Nicolas Buzzi und Harmony

Was für ein Geräusch dringt hier in unser Ohr? Für die Ausstellung im Weiertal haben Nicolas Buzzi und Harmony ein Instrument konstruiert, das durch Wind aktiviert wird. Auf einem Dreibein-Stativ wurde eine transparente Fahne platziert, die – sobald sie in Bewegung versetzt wird – die darunter hängende, zylinderförmige Glocke zum Klingen bringt. Die Installation Wind of Change setzt formal auf ästhetisierte Funktionalität. Das Stativ wurde aus genormten Bauelementen hergestellt, die normalerweise für Bühnen verwendet werden. Indem die Elemente nun zweckentfremdet wurden, gleichen sie einem Spektakel, das durch die wehende Fahne und durch das Läuten der Glocke verstärkt wird.

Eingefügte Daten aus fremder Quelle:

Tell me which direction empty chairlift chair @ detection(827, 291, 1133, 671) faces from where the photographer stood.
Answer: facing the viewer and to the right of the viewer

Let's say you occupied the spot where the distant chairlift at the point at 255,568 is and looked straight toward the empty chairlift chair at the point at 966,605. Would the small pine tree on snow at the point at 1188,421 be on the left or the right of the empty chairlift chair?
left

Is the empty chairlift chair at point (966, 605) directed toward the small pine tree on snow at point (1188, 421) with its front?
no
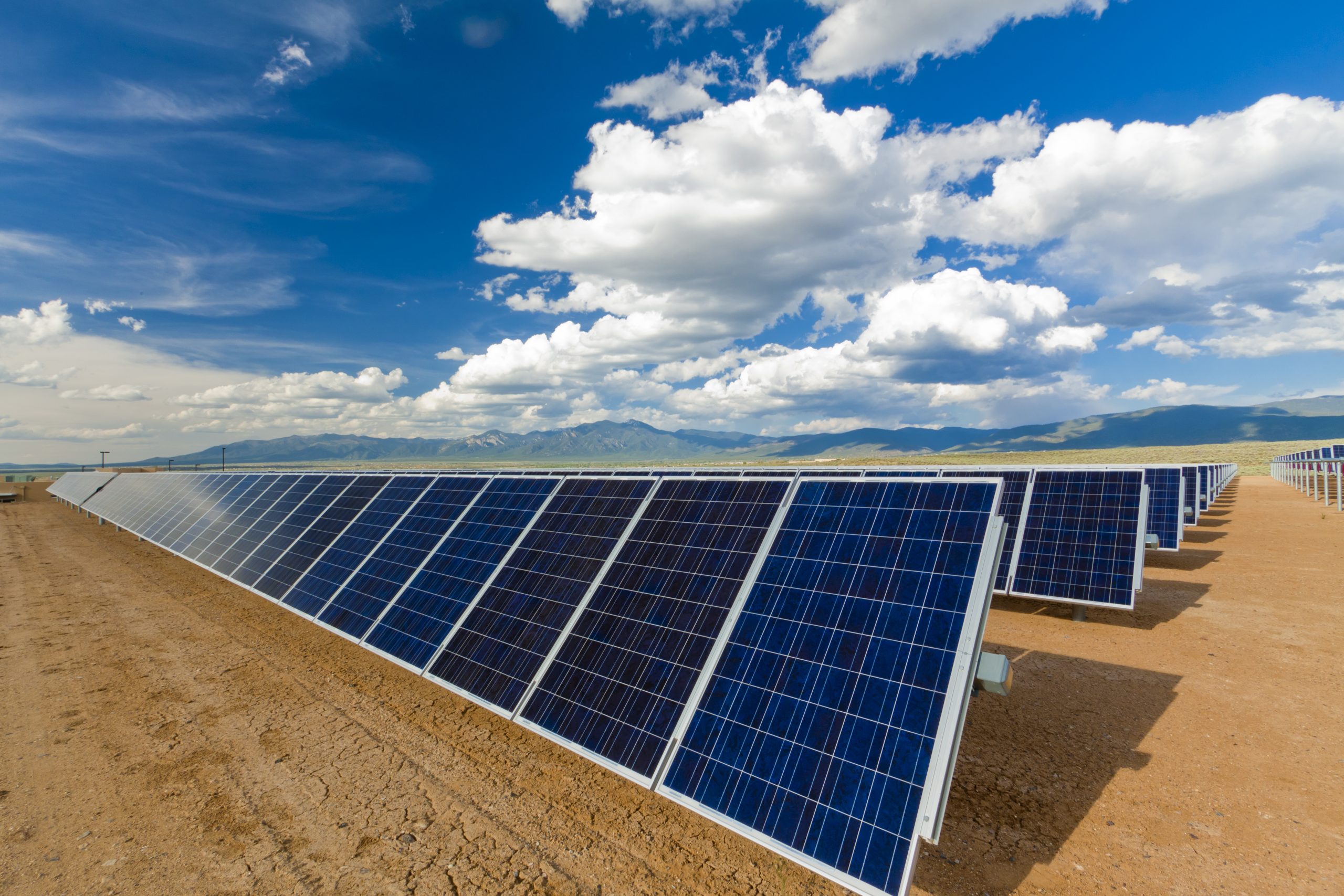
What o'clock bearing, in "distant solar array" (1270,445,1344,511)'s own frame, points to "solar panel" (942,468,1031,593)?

Neben den formalen Aspekten sticht auch das unübliche Material der Fahne ins Auge. Die Polyester-Folie wird in der Raum-, Luft- und Seefahrt eingesetzt und hält extremen Witterungen stand. Die Künstler*innen verzichten mit der Verwendung dieses Materials bewusst auf eine klar repräsentative Symbolik. Ohne Sujet oder Farbe wird sie zur Projektionsfläche verschiedener Bedeutungen und eröffnet Raum für utopische Vorstellungen und spekulative Gedanken. Die gesellschaftlichen und politischen Veränderungen, die eine Utopie überhaupt erst möglich machen, ereignen sich prozesshaft, indem Werte und Normen fortwährend infrage gestellt werden und zukunftsfähige Ideen entstehen können. Das Wehen dieser Fahne ist denn auch nicht weich und leise, sondern durch das solide Material laut, ja fast schon beunruhigend. Schliesslich kann auch Veränderung beunruhigend sein, Unsicherheiten auslösen und neue Fragen in den Raum stellen. So ist auch der «Common Ground», also die Grundlage für diese Aus- und Verhandlung, immer angreifbar, immer unsicher. Darauf wies die US-amerikanische Theoretikerin Donna Haraway in ihrem Buch Unruhig bleiben hin. Sie schlägt vor, unruhig zu bleiben, aus alten Erzählungen, überlieferten Denk- und Verhaltensmustern auszusteigen. Eben Mut zur Beunruhigung zu haben (siehe dazu: Donna Haraway, Unruhig bleiben, Frankfurt am Main: Campus Verlag, 2018).